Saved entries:
• • •

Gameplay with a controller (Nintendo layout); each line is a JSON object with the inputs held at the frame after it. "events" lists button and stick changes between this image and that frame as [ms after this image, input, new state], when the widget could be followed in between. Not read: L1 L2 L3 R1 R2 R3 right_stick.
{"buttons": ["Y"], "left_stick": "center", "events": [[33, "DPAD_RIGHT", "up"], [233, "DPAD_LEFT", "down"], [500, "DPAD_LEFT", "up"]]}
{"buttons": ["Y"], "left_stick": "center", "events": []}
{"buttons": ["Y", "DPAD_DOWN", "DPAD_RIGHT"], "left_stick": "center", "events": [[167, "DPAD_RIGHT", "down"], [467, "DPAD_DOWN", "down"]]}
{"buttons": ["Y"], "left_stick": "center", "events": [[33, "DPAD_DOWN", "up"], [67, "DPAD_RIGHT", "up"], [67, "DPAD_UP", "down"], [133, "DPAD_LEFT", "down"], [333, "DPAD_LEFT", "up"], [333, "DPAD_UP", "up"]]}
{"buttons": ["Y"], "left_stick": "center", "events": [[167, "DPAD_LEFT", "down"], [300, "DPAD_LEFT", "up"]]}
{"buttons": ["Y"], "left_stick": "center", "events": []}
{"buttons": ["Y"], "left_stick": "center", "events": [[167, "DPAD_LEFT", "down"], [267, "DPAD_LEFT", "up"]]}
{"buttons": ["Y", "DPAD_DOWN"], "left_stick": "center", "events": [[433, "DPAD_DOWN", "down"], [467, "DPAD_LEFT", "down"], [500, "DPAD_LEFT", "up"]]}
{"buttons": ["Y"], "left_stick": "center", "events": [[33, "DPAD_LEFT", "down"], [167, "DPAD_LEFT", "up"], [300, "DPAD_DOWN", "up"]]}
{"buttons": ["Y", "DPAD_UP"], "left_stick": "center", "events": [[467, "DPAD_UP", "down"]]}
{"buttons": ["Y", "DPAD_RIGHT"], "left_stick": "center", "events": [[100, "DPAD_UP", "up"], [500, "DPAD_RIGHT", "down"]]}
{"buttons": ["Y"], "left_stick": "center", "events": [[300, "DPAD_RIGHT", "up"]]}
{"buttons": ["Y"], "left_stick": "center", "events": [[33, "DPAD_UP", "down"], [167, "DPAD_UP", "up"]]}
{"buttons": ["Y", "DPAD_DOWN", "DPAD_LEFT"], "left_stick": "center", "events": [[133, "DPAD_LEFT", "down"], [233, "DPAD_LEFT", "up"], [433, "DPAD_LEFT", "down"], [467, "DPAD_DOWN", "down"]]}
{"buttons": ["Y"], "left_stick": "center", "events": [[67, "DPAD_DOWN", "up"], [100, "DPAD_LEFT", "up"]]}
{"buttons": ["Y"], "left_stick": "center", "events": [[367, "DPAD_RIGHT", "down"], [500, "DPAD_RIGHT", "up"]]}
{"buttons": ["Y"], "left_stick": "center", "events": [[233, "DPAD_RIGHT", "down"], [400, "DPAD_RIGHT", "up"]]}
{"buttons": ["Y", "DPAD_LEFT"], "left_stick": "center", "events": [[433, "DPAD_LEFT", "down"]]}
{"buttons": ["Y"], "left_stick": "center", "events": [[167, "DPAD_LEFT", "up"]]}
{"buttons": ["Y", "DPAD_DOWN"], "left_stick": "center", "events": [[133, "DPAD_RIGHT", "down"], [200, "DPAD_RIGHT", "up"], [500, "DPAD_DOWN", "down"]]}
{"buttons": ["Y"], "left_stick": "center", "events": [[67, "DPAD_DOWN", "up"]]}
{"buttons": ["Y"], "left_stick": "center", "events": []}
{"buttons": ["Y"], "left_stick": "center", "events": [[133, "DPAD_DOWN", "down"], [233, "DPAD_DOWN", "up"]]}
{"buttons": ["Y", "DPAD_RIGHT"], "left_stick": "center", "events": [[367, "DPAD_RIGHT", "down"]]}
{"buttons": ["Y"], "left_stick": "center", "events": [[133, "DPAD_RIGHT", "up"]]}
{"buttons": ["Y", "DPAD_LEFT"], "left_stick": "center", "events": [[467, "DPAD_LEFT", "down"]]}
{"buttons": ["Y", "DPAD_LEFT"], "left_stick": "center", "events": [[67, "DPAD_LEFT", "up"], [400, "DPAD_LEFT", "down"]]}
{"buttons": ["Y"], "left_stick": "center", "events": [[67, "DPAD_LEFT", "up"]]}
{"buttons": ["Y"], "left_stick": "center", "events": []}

• • •

What is required: Set down the records again without altering a word.

Your solution:
Gameplay with a controller (Nintendo layout); each line is a JSON object with the inputs held at the frame after it. "events" lists button and stick changes between this image and that frame as [ms after this image, input, new state], when the widget could be followed in between. Not read: L1 L2 L3 R1 R2 R3 right_stick.
{"buttons": ["Y"], "left_stick": "center", "events": [[33, "DPAD_RIGHT", "up"], [233, "DPAD_LEFT", "down"], [500, "DPAD_LEFT", "up"]]}
{"buttons": ["Y"], "left_stick": "center", "events": []}
{"buttons": ["Y", "DPAD_DOWN", "DPAD_RIGHT"], "left_stick": "center", "events": [[167, "DPAD_RIGHT", "down"], [467, "DPAD_DOWN", "down"]]}
{"buttons": ["Y"], "left_stick": "center", "events": [[33, "DPAD_DOWN", "up"], [67, "DPAD_RIGHT", "up"], [67, "DPAD_UP", "down"], [133, "DPAD_LEFT", "down"], [333, "DPAD_LEFT", "up"], [333, "DPAD_UP", "up"]]}
{"buttons": ["Y"], "left_stick": "center", "events": [[167, "DPAD_LEFT", "down"], [300, "DPAD_LEFT", "up"]]}
{"buttons": ["Y"], "left_stick": "center", "events": []}
{"buttons": ["Y"], "left_stick": "center", "events": [[167, "DPAD_LEFT", "down"], [267, "DPAD_LEFT", "up"]]}
{"buttons": ["Y", "DPAD_DOWN"], "left_stick": "center", "events": [[433, "DPAD_DOWN", "down"], [467, "DPAD_LEFT", "down"], [500, "DPAD_LEFT", "up"]]}
{"buttons": ["Y"], "left_stick": "center", "events": [[33, "DPAD_LEFT", "down"], [167, "DPAD_LEFT", "up"], [300, "DPAD_DOWN", "up"]]}
{"buttons": ["Y", "DPAD_UP"], "left_stick": "center", "events": [[467, "DPAD_UP", "down"]]}
{"buttons": ["Y", "DPAD_RIGHT"], "left_stick": "center", "events": [[100, "DPAD_UP", "up"], [500, "DPAD_RIGHT", "down"]]}
{"buttons": ["Y"], "left_stick": "center", "events": [[300, "DPAD_RIGHT", "up"]]}
{"buttons": ["Y"], "left_stick": "center", "events": [[33, "DPAD_UP", "down"], [167, "DPAD_UP", "up"]]}
{"buttons": ["Y", "DPAD_DOWN", "DPAD_LEFT"], "left_stick": "center", "events": [[133, "DPAD_LEFT", "down"], [233, "DPAD_LEFT", "up"], [433, "DPAD_LEFT", "down"], [467, "DPAD_DOWN", "down"]]}
{"buttons": ["Y"], "left_stick": "center", "events": [[67, "DPAD_DOWN", "up"], [100, "DPAD_LEFT", "up"]]}
{"buttons": ["Y"], "left_stick": "center", "events": [[367, "DPAD_RIGHT", "down"], [500, "DPAD_RIGHT", "up"]]}
{"buttons": ["Y"], "left_stick": "center", "events": [[233, "DPAD_RIGHT", "down"], [400, "DPAD_RIGHT", "up"]]}
{"buttons": ["Y", "DPAD_LEFT"], "left_stick": "center", "events": [[433, "DPAD_LEFT", "down"]]}
{"buttons": ["Y"], "left_stick": "center", "events": [[167, "DPAD_LEFT", "up"]]}
{"buttons": ["Y", "DPAD_DOWN"], "left_stick": "center", "events": [[133, "DPAD_RIGHT", "down"], [200, "DPAD_RIGHT", "up"], [500, "DPAD_DOWN", "down"]]}
{"buttons": ["Y"], "left_stick": "center", "events": [[67, "DPAD_DOWN", "up"]]}
{"buttons": ["Y"], "left_stick": "center", "events": []}
{"buttons": ["Y"], "left_stick": "center", "events": [[133, "DPAD_DOWN", "down"], [233, "DPAD_DOWN", "up"]]}
{"buttons": ["Y", "DPAD_RIGHT"], "left_stick": "center", "events": [[367, "DPAD_RIGHT", "down"]]}
{"buttons": ["Y"], "left_stick": "center", "events": [[133, "DPAD_RIGHT", "up"]]}
{"buttons": ["Y", "DPAD_LEFT"], "left_stick": "center", "events": [[467, "DPAD_LEFT", "down"]]}
{"buttons": ["Y", "DPAD_LEFT"], "left_stick": "center", "events": [[67, "DPAD_LEFT", "up"], [400, "DPAD_LEFT", "down"]]}
{"buttons": ["Y"], "left_stick": "center", "events": [[67, "DPAD_LEFT", "up"]]}
{"buttons": ["Y"], "left_stick": "center", "events": []}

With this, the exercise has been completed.